# Direction 1
The summary of the paper on the Pisces-Eridanus stellar stream places the stream at about 120 million years old. On what does it base that age?

-------- Document passage --------

# TESS reveals that the nearby Pisces-Eridanus stellar stream is only 120   Myr old

**Authors:** Jason Lee Curtis, Marcel A. Ag\"ueros, Eric E. Mamajek, Jason T., Wright, and Jeffrey D. Cummings

arXiv: 1905.10588 · 2019-07-31

## TL;DR

The paper determines that the nearby Pisces-Eridanus stellar stream is approximately 120 million years old, significantly younger than previously thought, based on rotation periods and isochronal analysis of its members.

## Contribution

It provides the first detailed age determination of the Psc-Eri stream, challenging earlier estimates of around 1 Gyr, and identifies new high-mass members for future studies.

## Key findings

- Psc-Eri is about 120 Myr old, similar to the Pleiades.
- Rotation periods of low-mass members match young open clusters.
- New high-mass members identified, including notable stars.

-------- Data to use --------

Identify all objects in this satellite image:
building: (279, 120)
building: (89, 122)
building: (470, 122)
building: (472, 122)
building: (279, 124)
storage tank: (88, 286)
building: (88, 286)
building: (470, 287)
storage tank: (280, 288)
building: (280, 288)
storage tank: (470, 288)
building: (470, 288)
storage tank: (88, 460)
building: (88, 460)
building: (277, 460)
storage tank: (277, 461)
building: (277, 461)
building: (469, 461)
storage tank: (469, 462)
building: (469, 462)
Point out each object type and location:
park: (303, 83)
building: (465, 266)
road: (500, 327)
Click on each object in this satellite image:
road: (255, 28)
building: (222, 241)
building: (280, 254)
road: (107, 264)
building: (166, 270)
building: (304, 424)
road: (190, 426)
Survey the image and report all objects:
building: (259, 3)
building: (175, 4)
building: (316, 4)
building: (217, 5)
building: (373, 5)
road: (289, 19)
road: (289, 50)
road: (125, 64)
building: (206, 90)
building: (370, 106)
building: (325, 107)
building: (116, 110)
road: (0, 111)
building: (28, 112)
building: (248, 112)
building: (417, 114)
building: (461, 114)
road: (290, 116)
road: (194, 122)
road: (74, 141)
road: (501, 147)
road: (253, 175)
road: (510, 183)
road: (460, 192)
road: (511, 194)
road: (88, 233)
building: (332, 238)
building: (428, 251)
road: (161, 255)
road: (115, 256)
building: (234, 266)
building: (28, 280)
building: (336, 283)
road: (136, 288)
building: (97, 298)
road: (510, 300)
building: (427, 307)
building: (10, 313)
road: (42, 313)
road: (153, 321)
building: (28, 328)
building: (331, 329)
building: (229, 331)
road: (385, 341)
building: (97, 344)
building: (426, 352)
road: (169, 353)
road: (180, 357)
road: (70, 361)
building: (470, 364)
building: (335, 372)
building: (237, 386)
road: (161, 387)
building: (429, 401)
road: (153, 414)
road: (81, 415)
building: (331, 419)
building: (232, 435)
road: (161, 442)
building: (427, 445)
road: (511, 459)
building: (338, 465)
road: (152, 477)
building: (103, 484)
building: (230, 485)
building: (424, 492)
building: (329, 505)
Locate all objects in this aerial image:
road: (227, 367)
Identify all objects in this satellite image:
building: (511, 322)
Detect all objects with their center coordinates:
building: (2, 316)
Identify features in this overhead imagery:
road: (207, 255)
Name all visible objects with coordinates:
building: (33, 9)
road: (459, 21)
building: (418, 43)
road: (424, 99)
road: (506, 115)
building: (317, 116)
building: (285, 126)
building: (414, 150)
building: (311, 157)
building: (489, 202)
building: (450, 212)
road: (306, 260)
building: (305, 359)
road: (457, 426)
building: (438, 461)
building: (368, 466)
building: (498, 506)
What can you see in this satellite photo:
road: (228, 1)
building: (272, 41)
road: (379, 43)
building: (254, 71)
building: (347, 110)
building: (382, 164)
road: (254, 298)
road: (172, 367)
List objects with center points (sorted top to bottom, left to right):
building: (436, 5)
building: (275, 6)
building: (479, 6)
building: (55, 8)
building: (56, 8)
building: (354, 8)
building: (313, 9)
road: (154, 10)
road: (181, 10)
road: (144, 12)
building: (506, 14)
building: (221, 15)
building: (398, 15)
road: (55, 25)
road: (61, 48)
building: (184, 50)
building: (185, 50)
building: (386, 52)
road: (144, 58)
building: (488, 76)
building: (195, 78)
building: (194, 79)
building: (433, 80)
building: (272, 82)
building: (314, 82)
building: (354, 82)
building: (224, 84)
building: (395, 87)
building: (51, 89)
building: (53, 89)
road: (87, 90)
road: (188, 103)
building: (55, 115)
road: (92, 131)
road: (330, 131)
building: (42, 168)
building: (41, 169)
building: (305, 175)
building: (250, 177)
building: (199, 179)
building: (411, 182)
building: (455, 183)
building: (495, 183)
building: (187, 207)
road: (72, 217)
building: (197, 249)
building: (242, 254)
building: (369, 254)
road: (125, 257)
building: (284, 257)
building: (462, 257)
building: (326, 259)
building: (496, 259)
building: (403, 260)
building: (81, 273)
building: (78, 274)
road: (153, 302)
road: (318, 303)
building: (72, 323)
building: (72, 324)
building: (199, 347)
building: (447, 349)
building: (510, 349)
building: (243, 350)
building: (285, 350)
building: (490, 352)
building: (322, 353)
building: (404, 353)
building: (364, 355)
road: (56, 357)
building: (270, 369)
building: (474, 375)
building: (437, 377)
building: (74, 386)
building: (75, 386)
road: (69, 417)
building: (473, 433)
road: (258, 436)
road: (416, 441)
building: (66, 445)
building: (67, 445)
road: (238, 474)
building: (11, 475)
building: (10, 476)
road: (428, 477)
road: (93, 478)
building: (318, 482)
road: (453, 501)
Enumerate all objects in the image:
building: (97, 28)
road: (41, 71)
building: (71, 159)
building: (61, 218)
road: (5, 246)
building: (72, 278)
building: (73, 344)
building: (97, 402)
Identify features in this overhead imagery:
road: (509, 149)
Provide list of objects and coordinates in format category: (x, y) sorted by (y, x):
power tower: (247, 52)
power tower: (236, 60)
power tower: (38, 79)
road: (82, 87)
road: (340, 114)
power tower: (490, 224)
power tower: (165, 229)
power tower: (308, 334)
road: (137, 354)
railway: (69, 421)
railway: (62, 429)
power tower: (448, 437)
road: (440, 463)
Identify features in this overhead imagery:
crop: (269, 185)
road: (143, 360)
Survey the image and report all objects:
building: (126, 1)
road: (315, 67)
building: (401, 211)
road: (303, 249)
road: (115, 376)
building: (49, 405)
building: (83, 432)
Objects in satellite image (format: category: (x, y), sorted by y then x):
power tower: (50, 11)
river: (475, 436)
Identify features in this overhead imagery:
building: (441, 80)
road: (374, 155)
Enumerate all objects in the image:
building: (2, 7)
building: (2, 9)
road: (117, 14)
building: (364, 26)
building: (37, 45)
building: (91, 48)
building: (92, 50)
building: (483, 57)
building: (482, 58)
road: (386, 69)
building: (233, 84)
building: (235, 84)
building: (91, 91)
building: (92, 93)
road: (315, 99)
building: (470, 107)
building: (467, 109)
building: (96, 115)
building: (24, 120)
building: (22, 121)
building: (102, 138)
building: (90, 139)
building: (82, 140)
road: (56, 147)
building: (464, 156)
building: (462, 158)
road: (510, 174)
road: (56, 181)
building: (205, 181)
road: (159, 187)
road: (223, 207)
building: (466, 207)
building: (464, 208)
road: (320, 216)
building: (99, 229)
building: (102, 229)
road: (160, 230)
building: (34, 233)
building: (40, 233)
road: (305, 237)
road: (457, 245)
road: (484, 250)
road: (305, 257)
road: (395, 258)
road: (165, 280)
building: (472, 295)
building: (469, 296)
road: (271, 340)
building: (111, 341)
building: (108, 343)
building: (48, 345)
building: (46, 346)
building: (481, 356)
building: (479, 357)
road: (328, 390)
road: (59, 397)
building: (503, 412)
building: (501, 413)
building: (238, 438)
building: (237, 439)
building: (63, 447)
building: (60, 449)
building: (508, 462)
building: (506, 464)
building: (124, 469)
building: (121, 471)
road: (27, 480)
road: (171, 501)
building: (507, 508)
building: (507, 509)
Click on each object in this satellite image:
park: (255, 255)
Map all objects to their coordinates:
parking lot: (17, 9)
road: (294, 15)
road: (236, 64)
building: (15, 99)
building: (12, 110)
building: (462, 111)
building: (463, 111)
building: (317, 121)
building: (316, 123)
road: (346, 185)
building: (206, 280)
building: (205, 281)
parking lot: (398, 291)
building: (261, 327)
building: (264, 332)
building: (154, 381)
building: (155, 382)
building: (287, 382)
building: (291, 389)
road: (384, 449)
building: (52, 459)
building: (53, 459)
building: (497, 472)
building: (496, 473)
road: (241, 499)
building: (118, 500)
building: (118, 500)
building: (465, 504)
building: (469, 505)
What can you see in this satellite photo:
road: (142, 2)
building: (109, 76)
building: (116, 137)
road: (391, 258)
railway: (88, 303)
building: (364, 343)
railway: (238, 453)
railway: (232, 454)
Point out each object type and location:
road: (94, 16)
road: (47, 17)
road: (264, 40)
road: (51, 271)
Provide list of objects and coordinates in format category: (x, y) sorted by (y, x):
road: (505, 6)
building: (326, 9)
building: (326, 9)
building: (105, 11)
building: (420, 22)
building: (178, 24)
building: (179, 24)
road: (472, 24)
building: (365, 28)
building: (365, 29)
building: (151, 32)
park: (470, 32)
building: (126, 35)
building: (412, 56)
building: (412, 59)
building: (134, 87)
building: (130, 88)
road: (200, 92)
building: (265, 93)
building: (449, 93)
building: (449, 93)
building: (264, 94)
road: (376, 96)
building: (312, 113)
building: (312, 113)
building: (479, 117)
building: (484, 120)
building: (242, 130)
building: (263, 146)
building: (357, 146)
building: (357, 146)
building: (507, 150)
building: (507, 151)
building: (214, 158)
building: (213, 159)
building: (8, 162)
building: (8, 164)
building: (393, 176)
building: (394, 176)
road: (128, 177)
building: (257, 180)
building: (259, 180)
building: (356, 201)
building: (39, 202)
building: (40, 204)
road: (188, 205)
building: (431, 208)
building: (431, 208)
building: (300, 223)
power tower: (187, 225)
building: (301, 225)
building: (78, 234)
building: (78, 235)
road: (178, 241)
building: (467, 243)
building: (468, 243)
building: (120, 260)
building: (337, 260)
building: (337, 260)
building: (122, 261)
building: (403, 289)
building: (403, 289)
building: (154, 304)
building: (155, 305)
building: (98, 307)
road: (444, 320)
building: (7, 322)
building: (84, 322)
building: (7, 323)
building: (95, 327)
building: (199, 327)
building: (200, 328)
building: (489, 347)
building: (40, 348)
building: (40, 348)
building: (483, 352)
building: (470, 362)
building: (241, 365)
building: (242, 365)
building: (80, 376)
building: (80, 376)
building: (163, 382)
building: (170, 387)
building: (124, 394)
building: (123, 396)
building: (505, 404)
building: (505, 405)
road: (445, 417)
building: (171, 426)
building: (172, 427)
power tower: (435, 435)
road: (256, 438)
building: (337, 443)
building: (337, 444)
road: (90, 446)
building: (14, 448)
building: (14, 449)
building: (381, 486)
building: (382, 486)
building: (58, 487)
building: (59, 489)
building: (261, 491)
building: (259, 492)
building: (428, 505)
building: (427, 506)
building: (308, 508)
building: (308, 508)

--------

# Direction 2
Duplicate the records from their first line up to and including the line with "road: (511, 459)".

# Problem solution 1
The age comes from the rotation periods and an isochronal analysis of the stream's members. The rotation periods of its low-mass members match those of young open clusters. The result is far younger than earlier estimates of around 1 Gyr.

# Problem solution 2
Identify all objects in this satellite image:
building: (279, 120)
building: (89, 122)
building: (470, 122)
building: (472, 122)
building: (279, 124)
storage tank: (88, 286)
building: (88, 286)
building: (470, 287)
storage tank: (280, 288)
building: (280, 288)
storage tank: (470, 288)
building: (470, 288)
storage tank: (88, 460)
building: (88, 460)
building: (277, 460)
storage tank: (277, 461)
building: (277, 461)
building: (469, 461)
storage tank: (469, 462)
building: (469, 462)
Point out each object type and location:
park: (303, 83)
building: (465, 266)
road: (500, 327)
Click on each object in this satellite image:
road: (255, 28)
building: (222, 241)
building: (280, 254)
road: (107, 264)
building: (166, 270)
building: (304, 424)
road: (190, 426)
Survey the image and report all objects:
building: (259, 3)
building: (175, 4)
building: (316, 4)
building: (217, 5)
building: (373, 5)
road: (289, 19)
road: (289, 50)
road: (125, 64)
building: (206, 90)
building: (370, 106)
building: (325, 107)
building: (116, 110)
road: (0, 111)
building: (28, 112)
building: (248, 112)
building: (417, 114)
building: (461, 114)
road: (290, 116)
road: (194, 122)
road: (74, 141)
road: (501, 147)
road: (253, 175)
road: (510, 183)
road: (460, 192)
road: (511, 194)
road: (88, 233)
building: (332, 238)
building: (428, 251)
road: (161, 255)
road: (115, 256)
building: (234, 266)
building: (28, 280)
building: (336, 283)
road: (136, 288)
building: (97, 298)
road: (510, 300)
building: (427, 307)
building: (10, 313)
road: (42, 313)
road: (153, 321)
building: (28, 328)
building: (331, 329)
building: (229, 331)
road: (385, 341)
building: (97, 344)
building: (426, 352)
road: (169, 353)
road: (180, 357)
road: (70, 361)
building: (470, 364)
building: (335, 372)
building: (237, 386)
road: (161, 387)
building: (429, 401)
road: (153, 414)
road: (81, 415)
building: (331, 419)
building: (232, 435)
road: (161, 442)
building: (427, 445)
road: (511, 459)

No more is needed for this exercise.